Matteo Salvini e la libertà di parola

Dopo la bufera di ieri, che ha visto il colosso dei social network “Facebook” bloccare per 24 ore il profilo di Matteo Salvini, reo di aver fatto uso della parola “zingari” in un contesto in cui lo stesso segretario denunciava l’irregolarità dei numerosi campi Rom, oggi, lo stesso social afferma – solo in un secondo momento – che “l’account è stato sospeso per errore”.
Ma sarà forse un errore poter pensare che – nel 2015 – l’uso della parola “Zingari”, in un contesto di dialogo politico e di “denuncia”, nei confronti di un problema socioculturale odierno, quale quello dell’integrazione di un popolo, un’etnia – per riprendere ciò che sostiene la stessa treccani – possa portare un colosso della comunicazione 2.0 a bloccare “per errore” un profilo pubblico?
Sarà che, come ribattezzato ieri dallo stesso segretario leghista, l’Italia “ipocrita” oltre che “sovrana”, la pensa diversamente?
O sarà che la “libertà di espressione” e di “parola” è relegata a ciò che i sinistroidi del “politically correct” vogliono sentirsi dire? E cioè che questi popoli vanno aiutati e sostenuti, ma a quale costo?
Di questi tempi, termini come integrazione, sostegno e aiuto nei confronti dei rom, come di qualsiasi altro immigrato clandestino che quotidianamente sbarca sulle nostre coste, sono ormai all’ordine del giorno, in un contesto di crisi e di “sacrifici” imposti dall’Unione Europa a Stati “ponte” quali l’Italia.
Quasi quest’ultimi, quest’ultima, dovesse – da sola – far fronte, oltre che ai problemi di disagio sociale interno, porre rimedio anche ai problemi che non la riguardano. Ma che nessuno osi impedire una qualsivoglia affermazione inerente a un problema tanto delicato, quanto comunemente condiviso, quale quello dell’immigrazione. Di cui in pochi realmente hanno il coraggio di occuparsi.
È di ieri infatti, il sondaggio svolto da “Virus- Il contagio delle idee”, che vede il 95% degli Italiani pensarla come il segretario della Lega sul tema Rom. Giusto perché “il popolo è sovrano”, come sancito dalla Costituzione, anche in un sondaggio televisivo. O forse solo in quello?
Fatto sta che Salvini, dal canto suo, ha il sostegno del popolo e un picco di consenso mai raggiunto prima sul tema inerente alla delicata situazione dei campi rom.
Forse “raderli al suolo”, come lo stesso segretario ha affermato, risulta ai più – e tra questi anche il Vaticano – un’affermazione forte e insensata, ma il concetto che scinde la semantica stessa della frase resta pura verità nel pensiero di molti e riscontra un problema comune di integrazione, ancora non affrontato e risolto al giorno d’oggi.
È logico e più che doveroso poter pensare che, in realtà, l’affermazione dello stesso segretario federale fosse più una provocazione che una concreta risoluzione del problema stesso. Forse anche dai toni un po’ troppo forti.
Ma l’attacco mediatico nei suoi confronti ha fatto emergere altro.

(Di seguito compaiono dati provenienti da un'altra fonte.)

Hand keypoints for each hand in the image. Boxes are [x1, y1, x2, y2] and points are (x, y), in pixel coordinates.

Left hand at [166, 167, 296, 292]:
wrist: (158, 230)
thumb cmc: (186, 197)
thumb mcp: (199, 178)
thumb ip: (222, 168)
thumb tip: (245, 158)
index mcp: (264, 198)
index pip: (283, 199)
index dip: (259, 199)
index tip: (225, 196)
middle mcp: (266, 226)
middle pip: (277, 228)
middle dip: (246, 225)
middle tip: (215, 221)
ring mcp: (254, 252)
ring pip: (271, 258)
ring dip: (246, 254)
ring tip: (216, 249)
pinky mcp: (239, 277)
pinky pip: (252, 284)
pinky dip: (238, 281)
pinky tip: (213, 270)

Ha dato una risposta concreta del perché l’Italia – oggi più che mai – si attesta al 73° posto come libertà di espressione per “intimidazioni politiche”, alla faccia del #JesuisCharlie.
Certo, certe affermazioni dette da un esponente politico, risuonano “gravi”, ma allo stesso tempo anche amplificate e strumentalizzate. Perché nulla – nei limiti del consentito – dovrebbe vietare una qualsivoglia manifestazione del pensiero; troppo spesso asservito al potente di turno in nome di un falso buonismo. Quello che ci ha portato, mettendoci una bella benda sugli occhi, al disagio e al malcontento attuale. E a qualcuno, come a Salvini, ad un consenso che in pochi anni è cresciuto (e crescerà).

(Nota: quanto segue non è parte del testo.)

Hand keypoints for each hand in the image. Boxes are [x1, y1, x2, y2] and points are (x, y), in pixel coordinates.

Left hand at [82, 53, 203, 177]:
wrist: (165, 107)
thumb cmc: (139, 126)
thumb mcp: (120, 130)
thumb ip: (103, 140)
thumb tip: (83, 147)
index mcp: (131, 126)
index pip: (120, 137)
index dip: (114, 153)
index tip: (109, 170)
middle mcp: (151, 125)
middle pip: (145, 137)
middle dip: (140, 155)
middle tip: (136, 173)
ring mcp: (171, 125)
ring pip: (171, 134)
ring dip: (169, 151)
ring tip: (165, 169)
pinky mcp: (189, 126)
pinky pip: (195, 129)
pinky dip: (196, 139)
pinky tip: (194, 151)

Un falso moralismo nocivo per gli stessi oppositori. Un finto perbenismo che altro non ha fatto che inasprire i toni, anche di coloro si professavano  moderati tra l’opinione pubblica, e che avvelena il concetto stesso di democrazia, con ovvie conseguenze per lo stesso concetto di libertà quando un’azienda si arroga il diritto di poter decidere cos’è passabile o meno. Manco fossimo nell’era della santa inquisizione.
Forse, occorrerebbe capire che ciò che Salvini da un po’ di tempo porta avanti nella sua “battaglia politica” non è uno scontro ideologico fra civiltà. E nemmeno uno scontro fra culture diverse. Semplicemente, seppur con toni duri (a volte difficilmente giustificabili agli occhi dei più, ma solo in apparenza, sulla bacheca di un social) mette in evidenza problemi comuni attuali: disagi che le istituzioni non sono in grado di risolvere. 
Lui denuncia. Agli altri non resta che criticare.